Auch Salzburger Erzbischof für Diskussion über den Zölibat
Indes hat sich nach Kardinal Christoph Schönborn auch der Salzburger Erzbischof Alois Kothgasser für eine Diskussion über den Zölibat ausgesprochen. "Die Zeiten und die Gesellschaft haben sich verändert. Und deswegen wird die Kirche überlegen müssen, wie sie diese Lebensform weiterpflegen kann, oder was sie verändern muss", sagte Kothgasser am Donnerstagabend in "Salzburg heute". Er schäme sich sehr für die katholische Kirche, besonders wegen des vielen Leids, das Priester durch sexuellen Missbrauch jungen Menschen angetan hätten.

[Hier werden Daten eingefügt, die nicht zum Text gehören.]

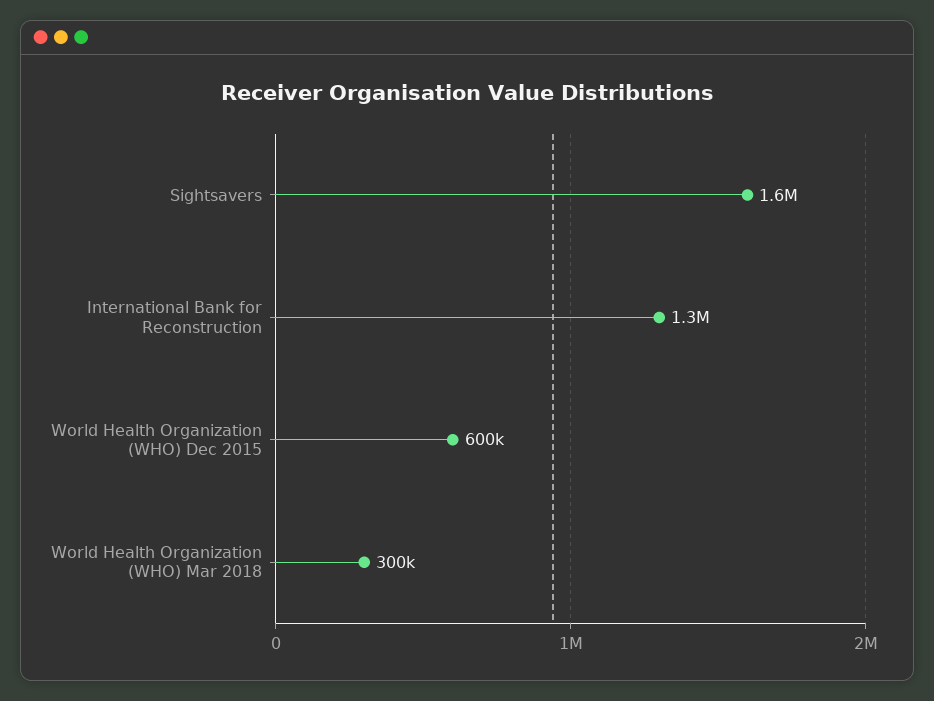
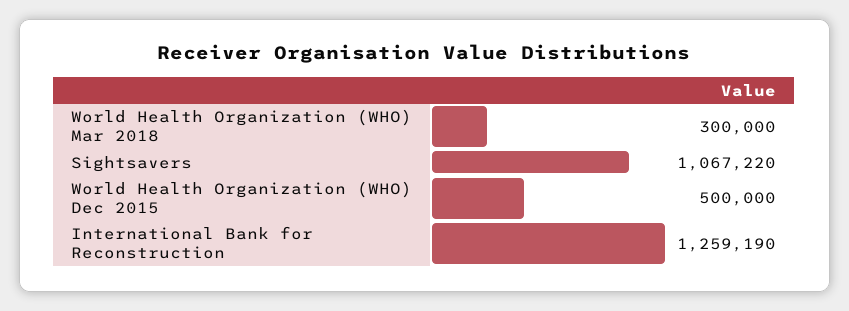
Sightsavers: 1600000 -> 1067220
World Health Organization (WHO) Dec 2015: 600000 -> 500000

Der Erzbischof bedauerte auch, dass die Kirche in der Vergangenheit Fehler bei der Aufklärung von Missbrauchsfällen begangen habe, "das müssen wir leider Gottes sagen. Es wird nur schwer zu überwinden sein. Darum brauchen wir ein ganz neues Bemühen um mehr Wahrhaftigkeit und Ehrlichkeit. Diese stünden uns vom Evangelium her gut an." Nach dem Bekanntwerden des Falles Groer habe man aber schon versucht, Dinge aufzuklären und ihnen auf den Grund zu gehen: "Es ist aber noch nicht die nötige Offenheit da. Es gibt noch immer eine gewisse Scheu, die aber unbedingt überwunden werden muss, wenn wir unsere Glaubwürdigkeit nicht verlieren wollen."

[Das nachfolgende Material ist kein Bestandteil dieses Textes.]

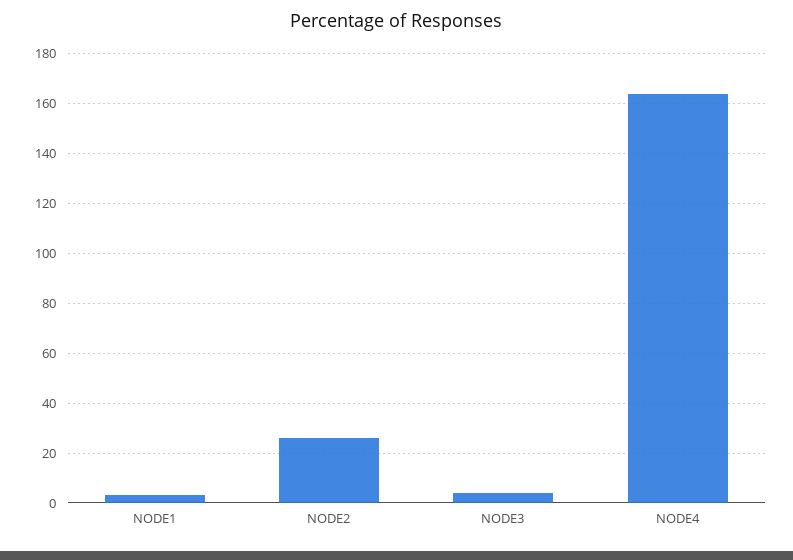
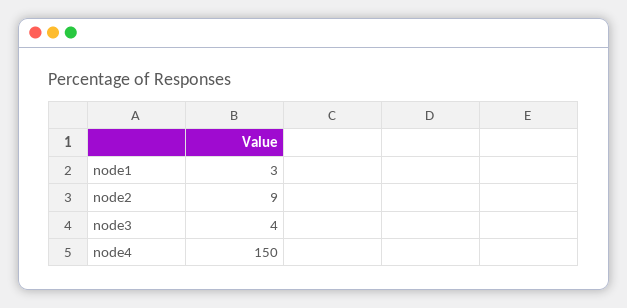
NODE2: 25 -> 9
NODE4: 165 -> 150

Kothgasser zeigte auch gewisses Verständnis, dass nach den jüngsten Vorfällen Menschen aus der Kirche austreten. "Viele Gläubige sind motiviert, ein wirklich christliches Leben zu führen. Wenn sie dann solche Beispiele sehen, wo gerade das Gegenteil geschieht, da wird es in der Kirche ein starkes Bemühen geben müssen, um mehr Wahrhaftigkeit und Ehrlichkeit zu leben." Am Freitag wird sich auch Papst Benedikt XVI. zu den europaweit in den letzten Wochen bekanntgewordenen Missbrauchsfällen äußern.